Hype vs. Reality: 8/10 — The demand is real. The numbers will almost certainly beat. But the stock is priced for perfection, and guidance is what moves markets. Watch the call, not the headline.
💰 The Opportunity
AI Agent Security, Identity & Governance
The collision of stories this week — unprotected MCP servers, AI memory poisoning, a 5x registry explosion, and no identity standard for agent-to-agent communication — points to one of the clearest builder opportunities in the entire AI landscape. This isn’t one problem. It’s three:
- MCP server security: Auditing, hardening, and monitoring the tools agents can access. The plumbing layer.
- Agent identity & provenance: Verifying which agent made a request, tracking action chains across multi-agent workflows, proving that an output came from a trusted source. Think certificates and audit trails for the agent era.
- Governance & policy enforcement: Dashboards and rule engines that let enterprises control what agents can do, who they talk to, and what data they touch. The compliance layer.
- Market size: Every enterprise deploying AI agents needs all three. Gartner says 80% of enterprises will use agentic AI by 2028 — that’s the entire Fortune 500 plus mid-market. The tooling barely exists.
- Barriers to entry: Moderate. Deep knowledge of prompt injection, MCP protocol, OAuth 2.1 patterns, and multi-agent architectures required. Not trivial, but no PhD or GPU cluster needed.
- Revenue model: SaaS — sell to IT security and compliance teams already buying endpoint protection and SIEM tools.
- Time to first dollar: 60–90 days for a scanner MVP (audit MCP server auth posture, flag exposed tools). Longer for the identity/provenance layer, but first movers in that space will define the standard.
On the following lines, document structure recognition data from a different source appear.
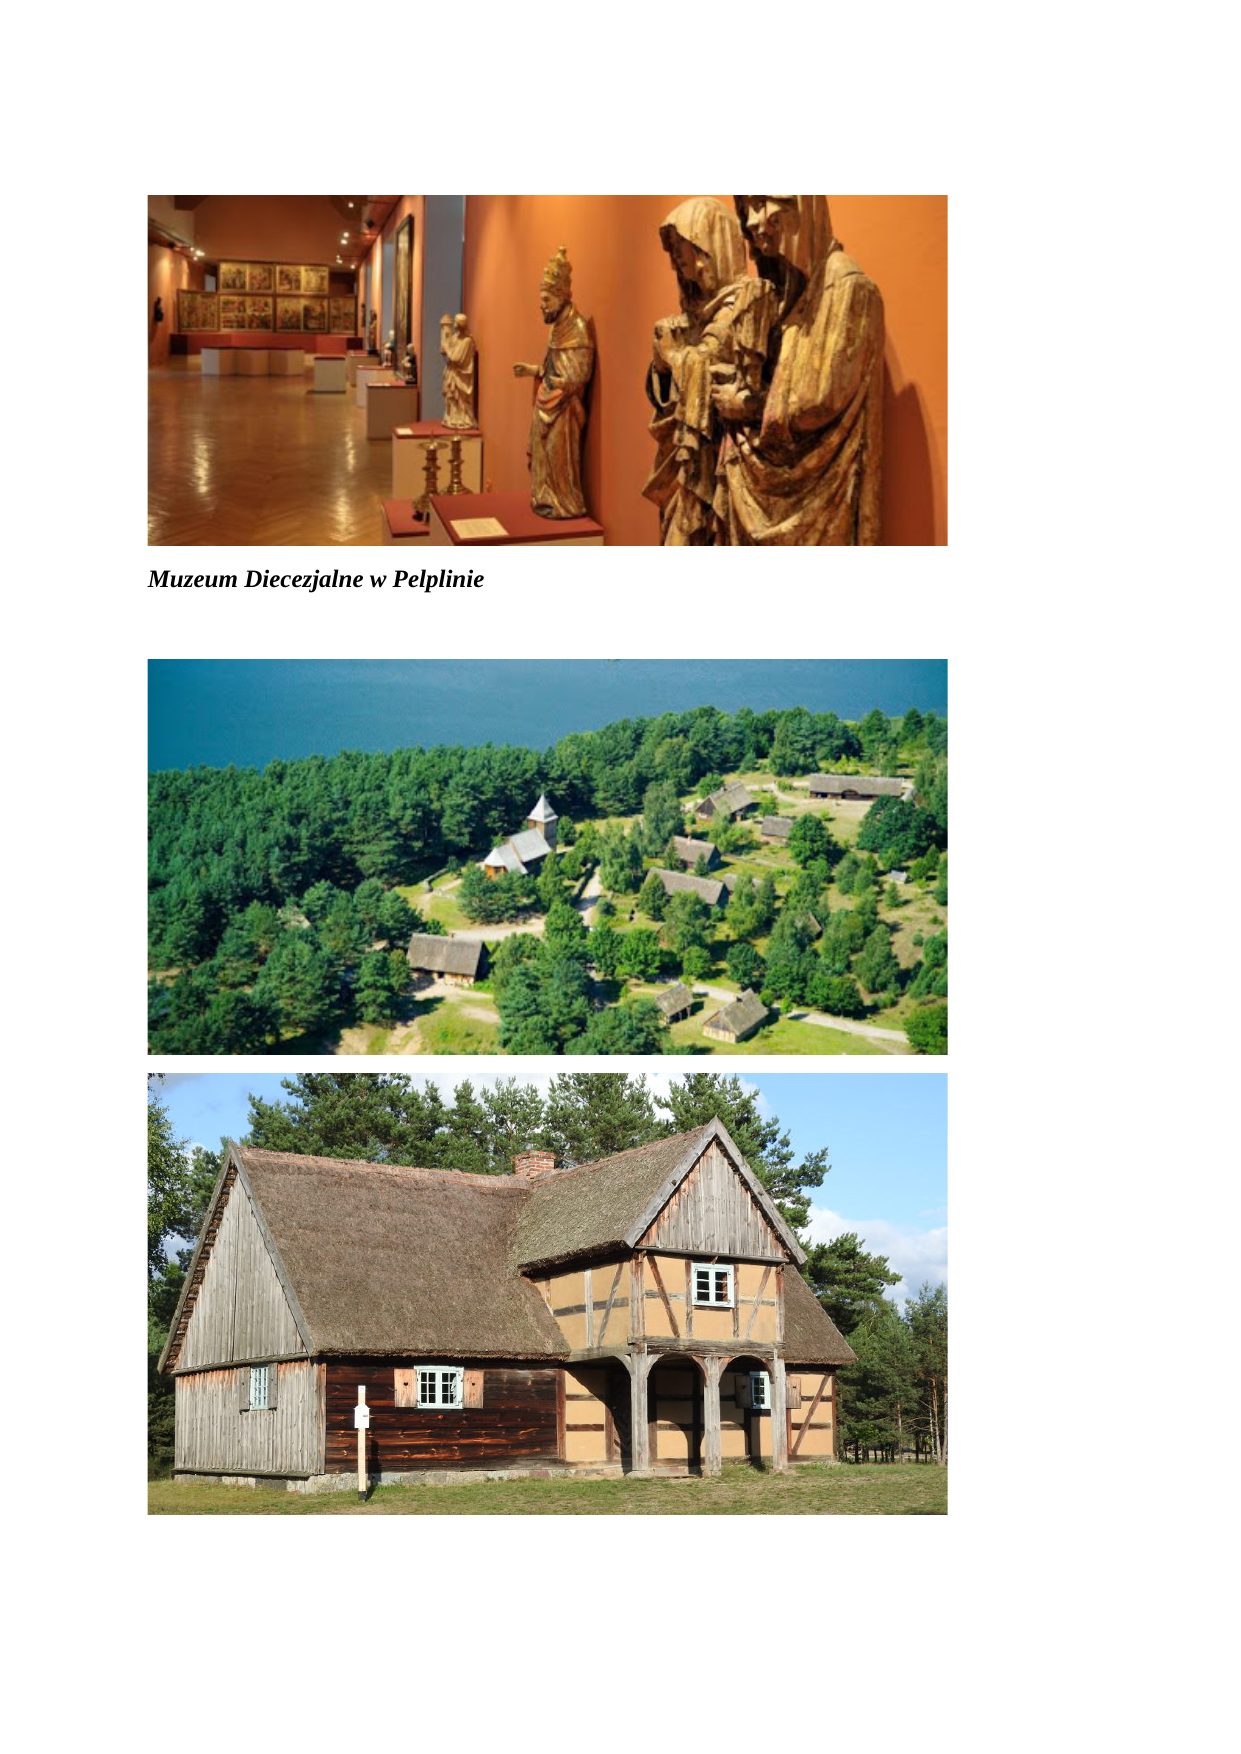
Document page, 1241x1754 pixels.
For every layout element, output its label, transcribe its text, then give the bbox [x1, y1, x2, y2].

text Muzeum Diecezjalne w Pelplinie [148, 564, 1093, 593]
picture [147, 659, 948, 1055]
picture [147, 195, 948, 546]
picture [147, 1073, 948, 1515]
- Who’s early: Kai Security (MCP registry audit), MintMCP (enterprise governance, SOC 2 Type II), Redpanda (agent observability), OWASP (just published an MCP security guide). The category is forming. It’s not formed.
- Who this is for: Security engineers, protocol nerds, and infrastructure builders who understand OAuth/auth patterns. If you’ve ever set up API gateways or built middleware, you’re already qualified.
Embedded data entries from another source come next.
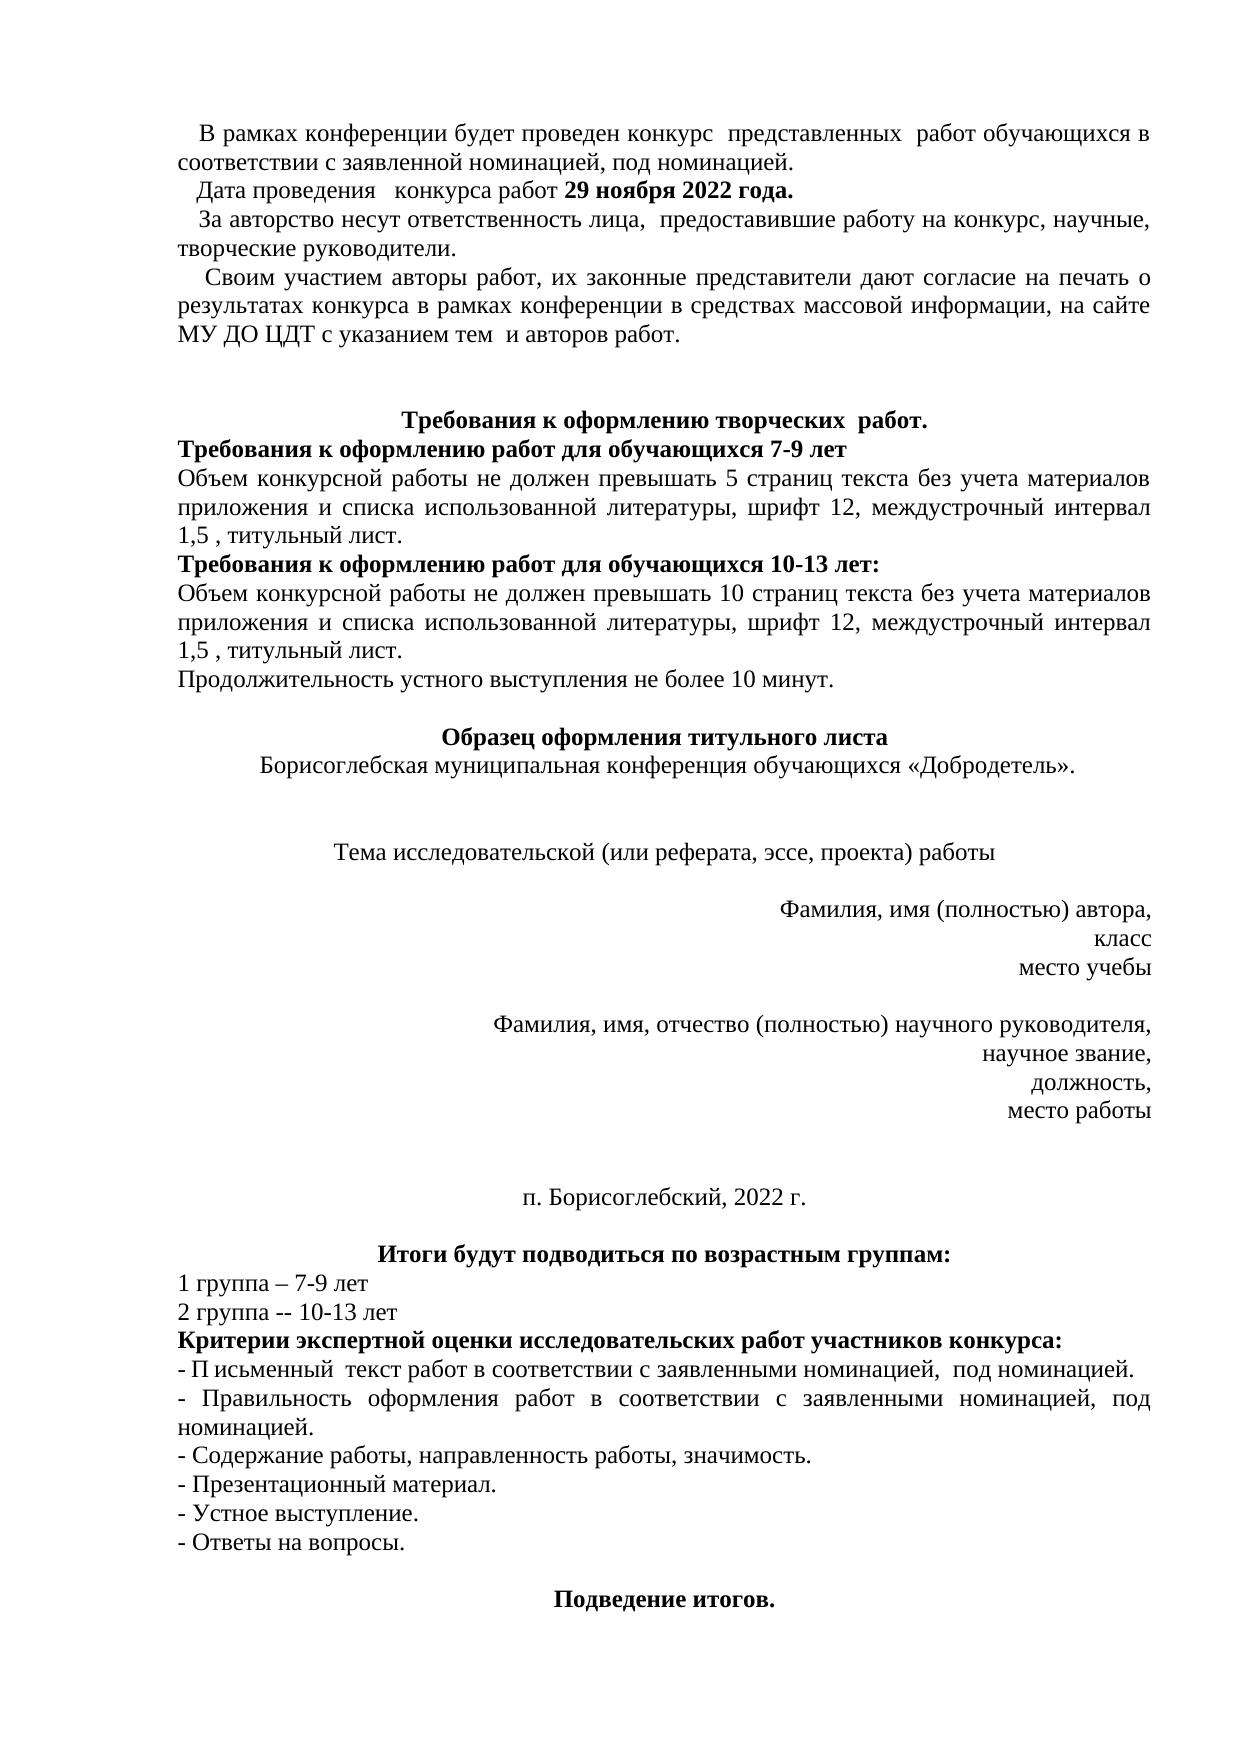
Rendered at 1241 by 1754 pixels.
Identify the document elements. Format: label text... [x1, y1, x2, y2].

text За авторство несут ответственность лица, предоставившие работу на конкурс, научные, творческие руководители. [177, 204, 1152, 262]
text Тема исследовательской (или реферата, эссе, проекта) работы [177, 837, 1152, 866]
text - Содержание работы, направленность работы, значимость. [177, 1441, 1152, 1469]
text Фамилия, имя, отчество (полностью) научного руководителя, [177, 1009, 1152, 1038]
text Образец оформления титульного листа [177, 722, 1152, 751]
text класс [177, 923, 1152, 952]
text - Устное выступление. [177, 1498, 1152, 1527]
text Подведение итогов. [177, 1584, 1152, 1613]
text Объем конкурсной работы не должен превышать 10 страниц текста без учета материалов приложения и списка использованной литературы, шрифт 12, междустрочный интервал 1,5 , титульный лист. [177, 578, 1152, 664]
text Фамилия, имя (полностью) автора, [177, 894, 1152, 923]
text Итоги будут подводиться по возрастным группам: [177, 1239, 1152, 1268]
text 2 группа -- 10-13 лет [177, 1297, 1152, 1326]
text научное звание, [177, 1038, 1152, 1067]
text Своим участием авторы работ, их законные представители дают согласие на печать о результатах конкурса в рамках конференции в средствах массовой информации, на сайте МУ ДО ЦДТ с указанием тем и авторов работ. [177, 262, 1152, 348]
text место учебы [177, 952, 1152, 981]
text Требования к оформлению работ для обучающихся 7-9 лет [177, 434, 1152, 463]
text - Ответы на вопросы. [177, 1527, 1152, 1556]
text 1 группа – 7-9 лет [177, 1268, 1152, 1297]
text -Письменный текст работ в соответствии с заявленными номинацией, под номинацией. [177, 1354, 1152, 1383]
text Объем конкурсной работы не должен превышать 5 страниц текста без учета материалов приложения и списка использованной литературы, шрифт 12, междустрочный интервал 1,5 , титульный лист. [177, 463, 1152, 549]
text Требования к оформлению работ для обучающихся 10-13 лет: [177, 549, 1152, 578]
text В рамках конференции будет проведен конкурс представленных работ обучающихся в соответствии с заявленной номинацией, под номинацией. [177, 118, 1152, 176]
text Дата проведения конкурса работ 29 ноября 2022 года. [177, 176, 1152, 204]
text - Презентационный материал. [177, 1469, 1152, 1498]
text Критерии экспертной оценки исследовательских работ участников конкурса: [177, 1326, 1152, 1354]
text должность, [177, 1067, 1152, 1096]
text Продолжительность устного выступления не более 10 минут. [177, 664, 1152, 693]
text п. Борисоглебский, 2022 г. [177, 1182, 1152, 1211]
text - Правильность оформления работ в соответствии с заявленными номинацией, под номинацией. [177, 1383, 1152, 1441]
text место работы [177, 1096, 1152, 1124]
text Требования к оформлению творческих работ. [177, 406, 1152, 434]
text Борисоглебская муниципальная конференция обучающихся «Добродетель». [177, 751, 1152, 779]
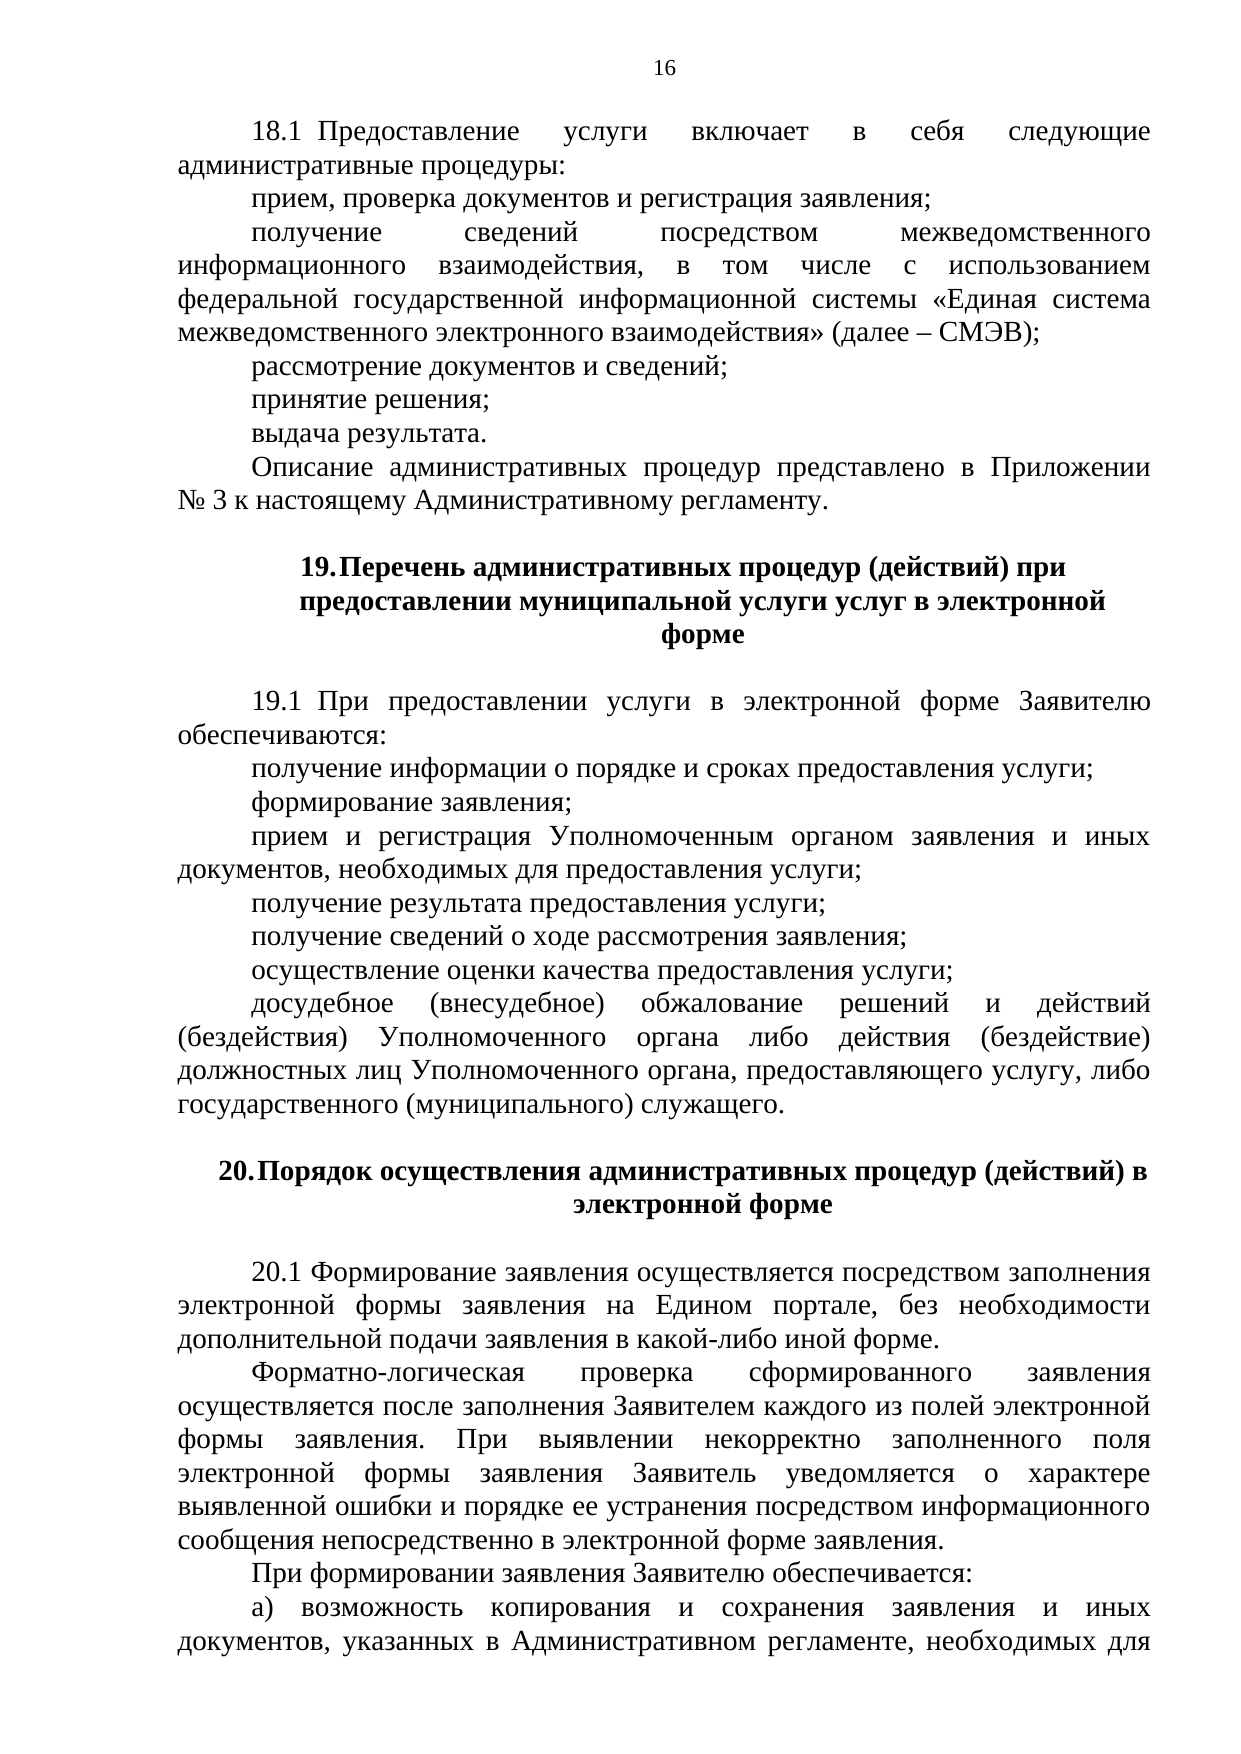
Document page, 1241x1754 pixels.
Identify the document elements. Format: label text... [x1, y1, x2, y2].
- Hype vs. Reality: 4/10 hype. 9/10 reality. Almost nobody outside security circles is talking about this. But Microsoft, Kai Security, OWASP, and the Linux Foundation all published in the same two weeks. That’s not hype. That’s signal.
🎯 The Playbook
What to do this week
- Audit your AI memory. Open your Copilot, ChatGPT, or Claude settings and review stored memories. Delete anything you don’t recognize or didn’t explicitly save. This takes five minutes. Do it today. If you run a team, send this to your team.
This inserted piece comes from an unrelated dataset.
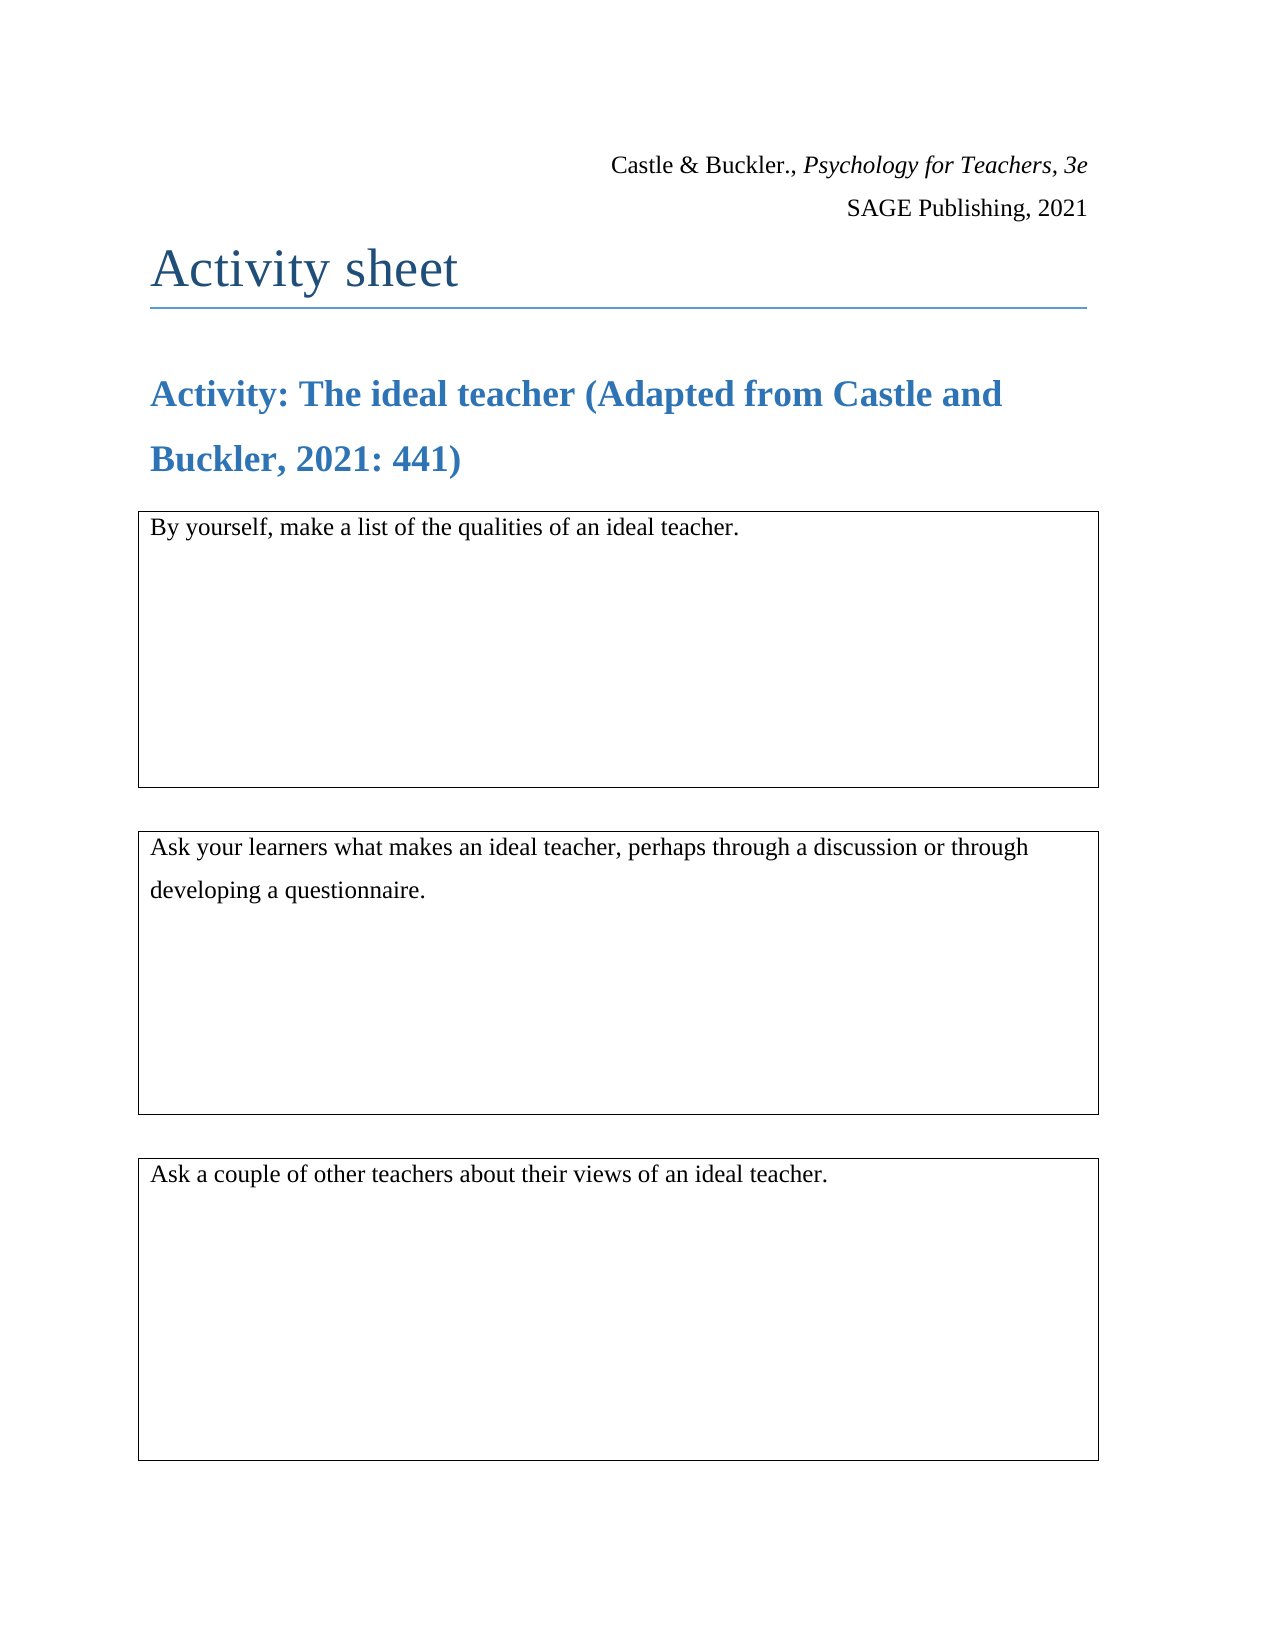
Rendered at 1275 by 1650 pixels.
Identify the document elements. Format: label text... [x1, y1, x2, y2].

- Watch NVIDIA earnings Tuesday after close. Not for the stock price — for the demand signal. Listen to Jensen’s commentary on Blackwell ramp, Rubin timeline, and agentic AI adoption. The conference call transcript will tell you more about the state of AI infrastructure than any analyst report.
- Check GitHub Trending. Every day, this page shows you where builder energy is flowing in real-time — MCP servers, generative UI SDKs, agent workflow tools. If you’re looking for what to build next, the answer updates daily.
- Build the supervisor workflow, not the AI replacement. Spotify’s Honk model — AI generates, human reviews and merges from their phone — is the architecture pattern that will define the next 18 months of every knowledge-work industry. Start mapping where this pattern applies to your world. Not “how does AI replace X” but “how does AI do X while a human steers.”
🔥 What’s Viral
$690 billion says the future is being built right now. The old guard is debating whether it’s a bubble. The new guard is building on top of it.